Answer: Breath and relax. According to Dream Moods Dictionary.com your dream symbolizes the possibility of setting too high or unrealistic goals for yourself and seeing them crash down. Another interpretation is your self-confidence is low and you have self-doubt about reaching your goals. Your self-defeating mindset is causing your dreams or goals to crash; you experience loss of power. You don’t believe in your abilities to reach your goals.

How to Overcome Low Self-Confidence and Self-Doubt

1. Trust that you have the answers inside of you. Nine times out of ten, you know what to do. However, you may not take action because you fear you’ll make a mistake. The good news is if you make a decision and it doesn’t work out, you can make another decision. It’s not a waste of time and effort because you probably learned valuable lessons. Accept those lessons and move forward.

Remember … No one is perfect!

2. Approve of you. The only approval you need is from you. If you constantly seek approval from others, you’re not self-confident. You are free to be who you are. What matters the most is YOU love and approve of you. Remember, “What others think of you is none of your business.” Some people may or may not be in your tribe or ‘get’ you — it’s alright.

3. Affirm you are talented. If you don’t believe in your abilities, who will? Know and affirm you have what it takes to succeed in whatever it is you do. Recall times when you did well and give yourself a ‘pat’ on the back. Also, make a list of activities you enjoy and do more of them.

4. Stop believing and thinking self-defeating ideas and thoughts. Parents, grandparents, teachers, etc. probably contributed to your belief system. They meant well but could have passed on self-defeating and limiting thoughts. The good news is you’re an adult and can shift your beliefs. You don’t have to be bound to thoughts such as, I must work hard to earn a living; You don’t get ahead without hard work; No one in our family ever got ahead with talent alone; and other limiting beliefs. Ask yourself, “Are these true? Is it true I have no talent?” You’ll be surprised by your answers.

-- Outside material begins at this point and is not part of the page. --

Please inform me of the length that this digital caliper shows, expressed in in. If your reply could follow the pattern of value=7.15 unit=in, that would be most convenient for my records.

Cultivate new beliefs. After all, your parents aren’t responsible for you anymore. You are responsible for you. Saying affirmations could work; however, they only work if you believe in them. Don’t say affirmations if you don’t feel positive about them.

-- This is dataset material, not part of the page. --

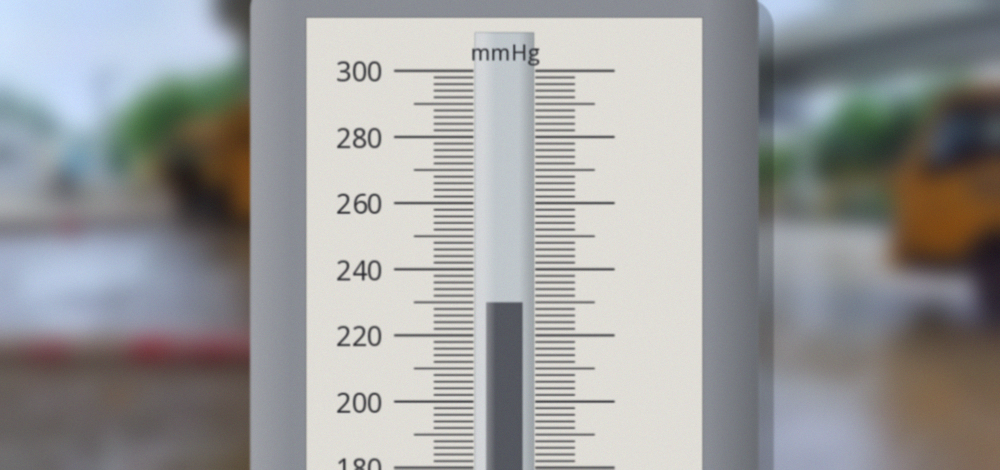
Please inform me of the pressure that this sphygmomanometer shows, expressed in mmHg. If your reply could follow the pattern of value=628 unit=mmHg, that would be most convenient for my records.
value=230 unit=mmHg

5. Take ‘inspired’ action. Taking action for actions sake won’t work. Inspired action means you’re really enthusiastic about something. Whether you’re applying for a job or filling out a volunteer application, make sure you’re inspired to do so.

There isn’t a ‘perfect’ time to do something — this is an illusion. You may encounter obstacles and roadblocks as you begin to take ‘inspired’ action. Go around them and move forward; you’ll gain more skills and become more confident.

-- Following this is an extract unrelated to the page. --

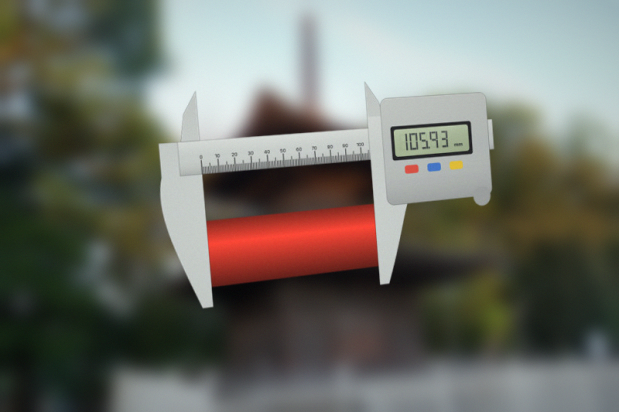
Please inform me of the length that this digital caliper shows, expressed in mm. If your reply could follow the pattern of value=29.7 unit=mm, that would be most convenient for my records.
value=105.93 unit=mm
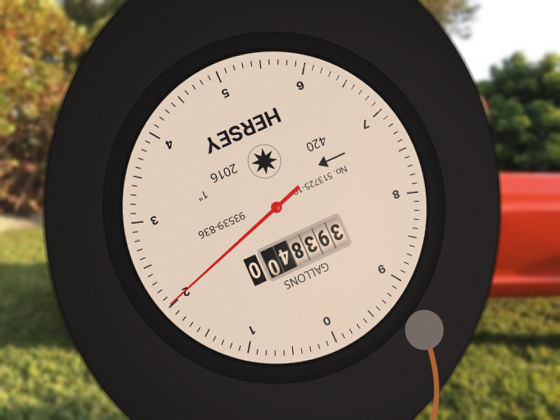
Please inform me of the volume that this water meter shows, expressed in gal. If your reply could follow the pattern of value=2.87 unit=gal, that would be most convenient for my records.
value=3938402.0 unit=gal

6. Get educated. Maybe your current skills need updating. Perhaps, it’s time to learn new skills which you can apply to a new career. It’s never too late for education. Remember: if you stop learning, you stop living, and you eventually die.

7. Laugh at yourself. Don’t take yourself too seriously. Laugh at your mistakes and correct them. What’s the worst that could happen? Making mistakes happens to the best of us. Even Einstein didn’t get it right the first time. You learn by ‘trial and error’ and correcting what doesn’t work.

Shake off low self-confidence and self-doubt by recognizing your abilities. Please remember, most people fail at one time or another in their lives. The word ‘fail’ isn’t a bad 4-letter word. In fact, many famous authors had their manuscripts rejected countless times. Some of them self-published before any major editor noticed them. Give yourself credit for trying and don’t be too hard on yourself. You’re doing the best you can and that’s all that matters.